Suspected People Smuggling Ringleader Extradited to Italy

Medhanie Yehdego Mered, an Eritrean smuggler who claimed to have played a role in sending at least 13,000 people to Europe has been arrested in Sudan and extradited to Italy.

By Gaia Pianigiani | for New York Times,

An Eritrean man accused of organizing an extensive people-smuggling network that led to the deaths of hundreds of Africans trying to cross the Mediterranean Sea has been captured in Sudan and extradited to Italy, the authorities said Wednesday.

The arrest, which followed an investigation that involved the Sudanese, Italian and British authorities, was a rare instance in which a person has faced direct criminal charges for the human trafficking that has made the Mediterranean one of the world’s deadliest migration routes.

Officials said the smuggling ring was responsible for the deaths of 359 people when a vessel capsized off the Italian island of Lampedusa in 2013. The authorities said he styled himself as “The General” — a reference to the reach of his criminal network — and that he had been heard on intercepted telephone calls joking callously about the deaths of the victims, who were fleeing violence and desperation.

The Italian authorities identified the man as Medhanie Yehdego Mered, 35, though the information could not be independently confirmed. Mr. Mered, they said, was seized in Khartoum, the capital of Sudan, on May 24, and flown to Rome on Tuesday night. The Sudanese police carried out the arrest after the British authorities tracked him to an address in the El Diem area of Khartoum, the British National Crime Agency said.

“Telephone interceptions gathered by the Italians confirmed Medhanie was organizing regular journeys across the Mediterranean, and was also directly coordinating other people-smugglers responsible for land routes,” the agency said in a statement, using what the Italian authorities said was Mr. Mered’s first name. “During one recorded conversation Medhanie was heard laughing about the fatal overloading of migrant ships.”

The sinking of the boat, a flimsy fishing vessel, off Lampedusa on Oct. 3, 2013, was a signal moment in the migration crisis. While refugees from the Syrian civil war have been among the most prominent faces of the migration crisis, many other migrants from strife-torn countries in sub-Saharan Africa, including Sudan and Eritrea, have traveled to Libya, where there is barely a functioning government. Part of the Italian region of Sicily, Lampedusa, about 70 miles from Tunisia, has been a destination for many African migrants.

The boat was packed with more than 500 people.
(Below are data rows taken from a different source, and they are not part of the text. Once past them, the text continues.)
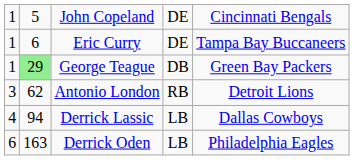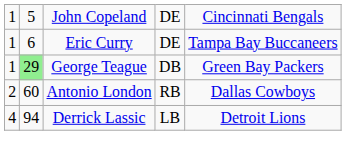Antonio London | column 1: 3 -> 2
Antonio London | column 2: 62 -> 60
Antonio London | column 5: Detroit Lions -> Dallas Cowboys
Derrick Lassic | column 5: Dallas Cowboys -> Detroit Lions
- row: 6 | 163 | Derrick Oden | LB | Philadelphia Eagles
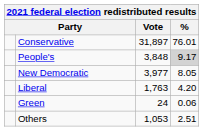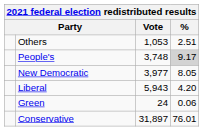rows swapped: Conservative <-> Others
People's | Vote: 3,848 -> 3,748
Liberal | Vote: 1,763 -> 5,943
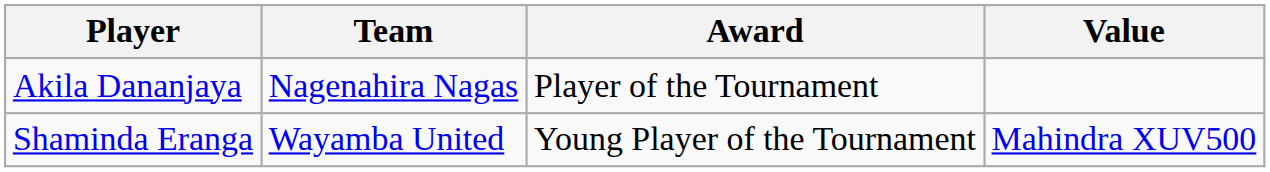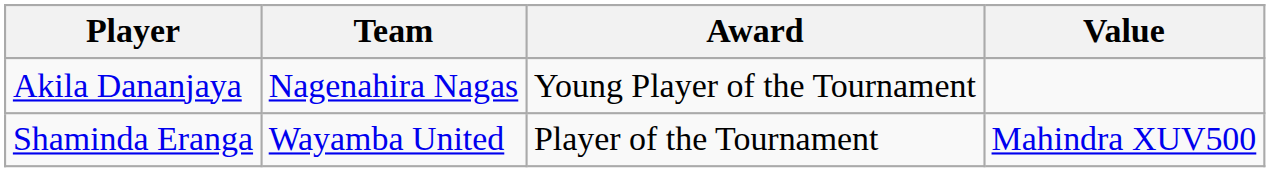Akila Dananjaya | Award: Player of the Tournament -> Young Player of the Tournament
Shaminda Eranga | Award: Young Player of the Tournament -> Player of the Tournament
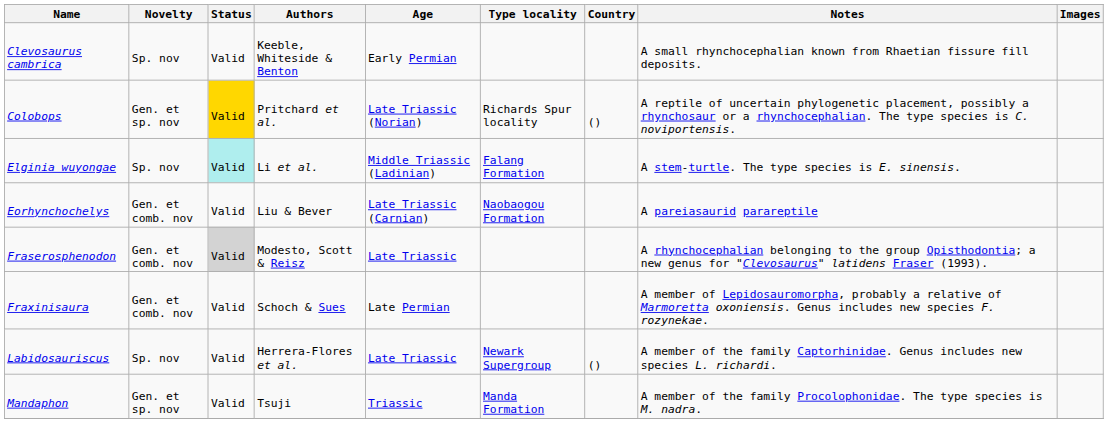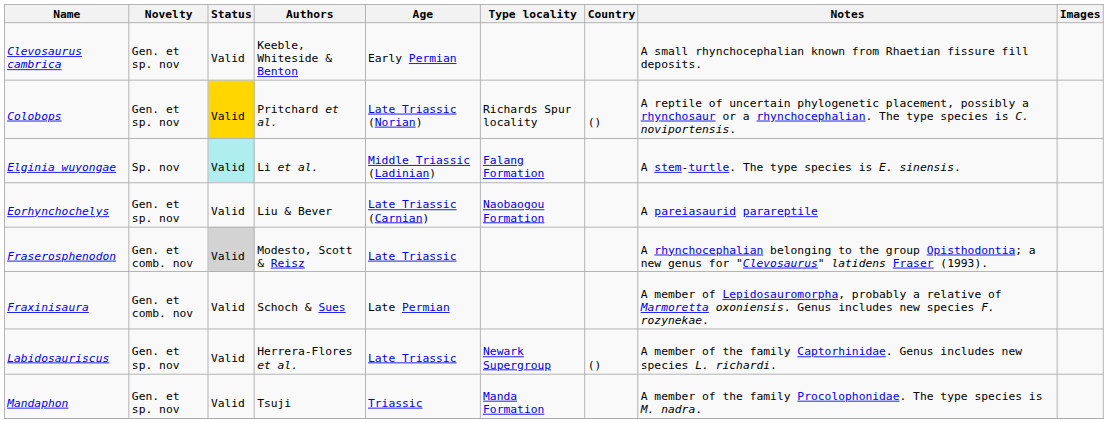Clevosaurus cambrica | Novelty: Sp. nov -> Gen. et sp. nov
Eorhynchochelys | Novelty: Gen. et comb. nov -> Gen. et sp. nov
Labidosauriscus | Novelty: Sp. nov -> Gen. et sp. nov
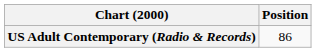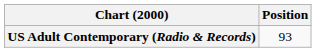US Adult Contemporary (Radio & Records) | Position: 86 -> 93
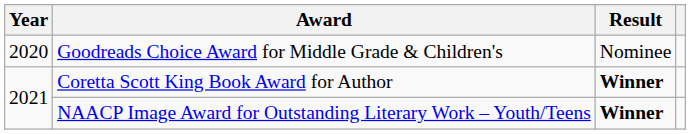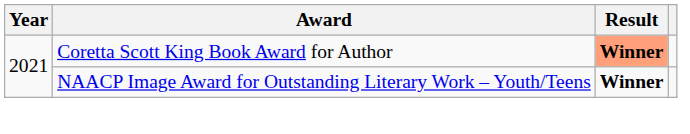- row: 2020 | Goodreads Choice Award for Middle Grade & Children's | Nominee
Coretta Scott King Book Award for Author | Result: no background -> lightsalmon background
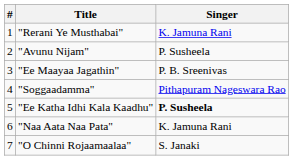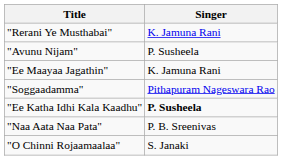- column: # | 1 | 2 | 3 | 4 | 5 | 6 | 7
"Ee Maayaa Jagathin" | Singer: P. B. Sreenivas -> K. Jamuna Rani
"Naa Aata Naa Pata" | Singer: K. Jamuna Rani -> P. B. Sreenivas
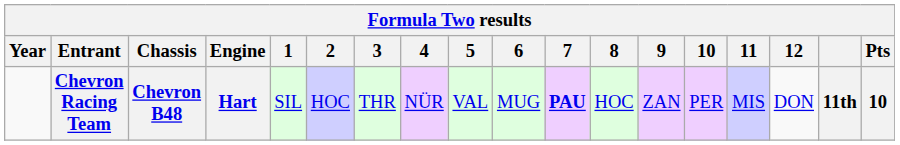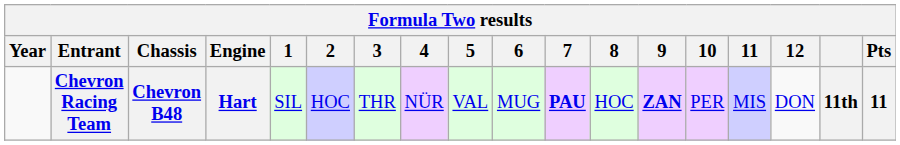Chevron Racing Team | 9: normal -> bold
Chevron Racing Team | Pts: 10 -> 11
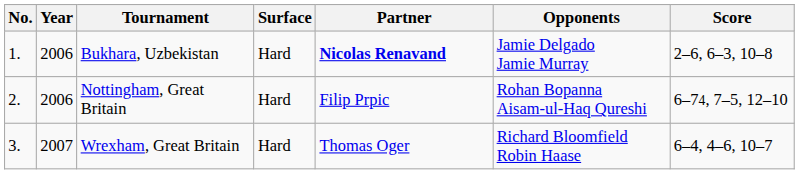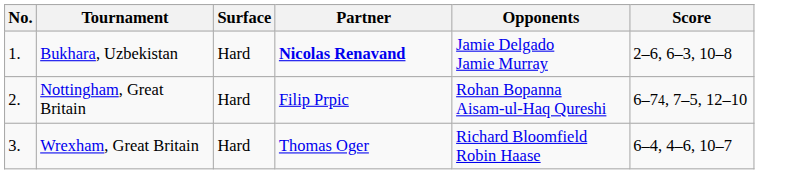- column: Year | 2006 | 2006 | 2007
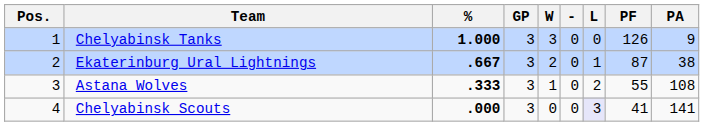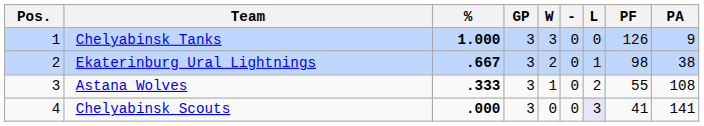Ekaterinburg Ural Lightnings | PF: 87 -> 98
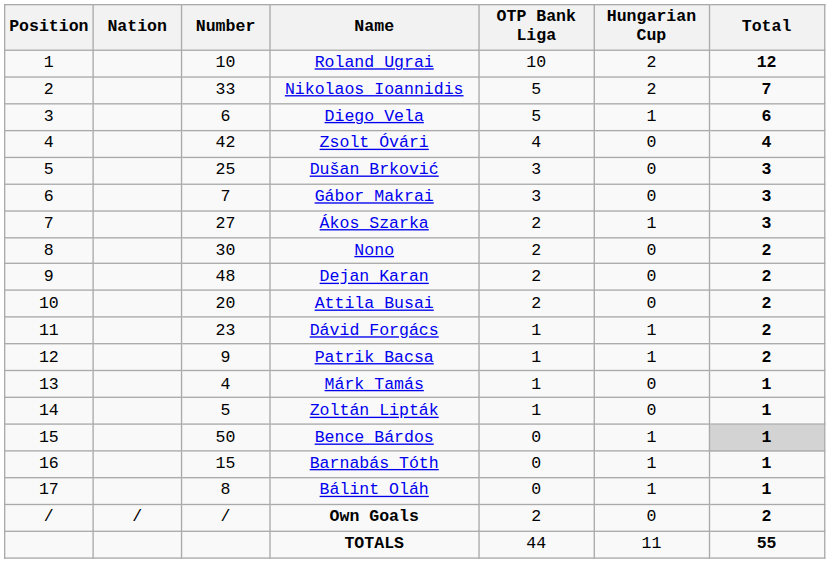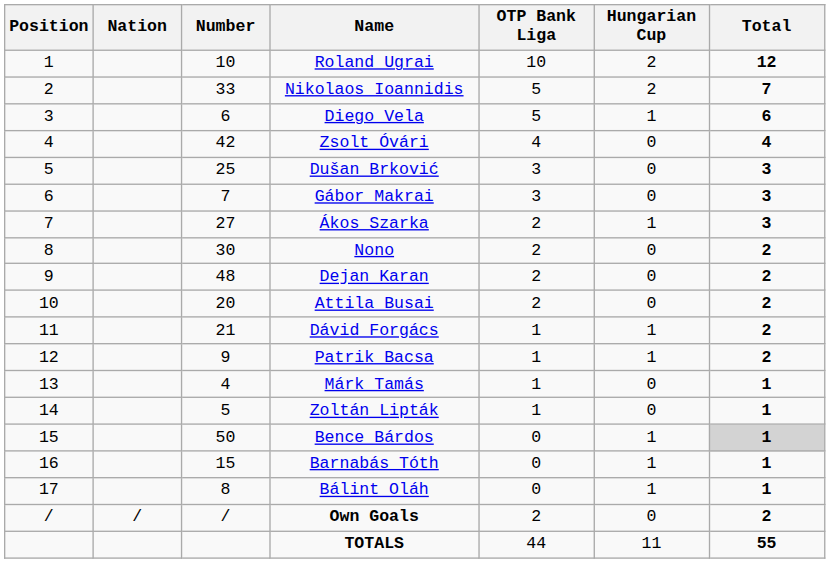Dávid Forgács | Number: 23 -> 21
Of the 155 who survived the shipwreck, around 100 ended up in Sweden.

“This operation is important not only because it struck one of the bosses of a criminal ring that has smuggled thousands of people, but also because it effectively demonstrated international judicial and police cooperation,” Francesco Lo Voi, the chief prosecutor in Palermo, the regional capital, said on Wednesday.

Mr. Lo Voi said that Mr. Mered had been responsible for smuggling thousands of migrants to Italy since 2012, making “enormous profits” without regard for the life-threatening risks taken by the migrants. Like the British authorities, Mr. Lo Voi took note of the phone call in which Mr. Mered was recorded laughing about the overloading of the boats.

A statement from Mr. Lo Voi’s office said Mr. Mered “not only directed the activities in the African continent, but also constantly kept abreast his collaborators in Italy with the boat arrivals, so that migrants could continue traveling to their final destination.”

Mr. Mered will be charged with leading a transnational criminal conspiracy, human trafficking, illegal banking activities, and abetting illegal immigration, Italian prosecutors said. He faces up to 30 years in prison.

“The General” is suspected of controlling a large area through his contacts and of personally coordinating smugglers on the land routes in Africa, Italy, the Netherlands and Scandinavian countries. The authorities said he signaled to his accomplices in Italy the departure and the possible arrival of the boats, and sometimes reported the journey’s outcome to the migrants’ families.

In several cases, Italian prosecutors said, he paid Libyan officials to free migrants from Libyan jails, then sought to extort compensation from the migrants’ families. In one wiretapped conversation, Mr. Mered boasted that he had paid $40,000 to Libyan jailers to free a group of people.

The migrants were “authorized” to leave for Italy — or to leave Italy for other parts of Europe — only after their relatives made additional payments, prosecutors said. The payments were made in phases: one for the land route through Libya, a second to cover the sea crossing and a final payment if the migrants made it to destinations north, like Germany or Sweden.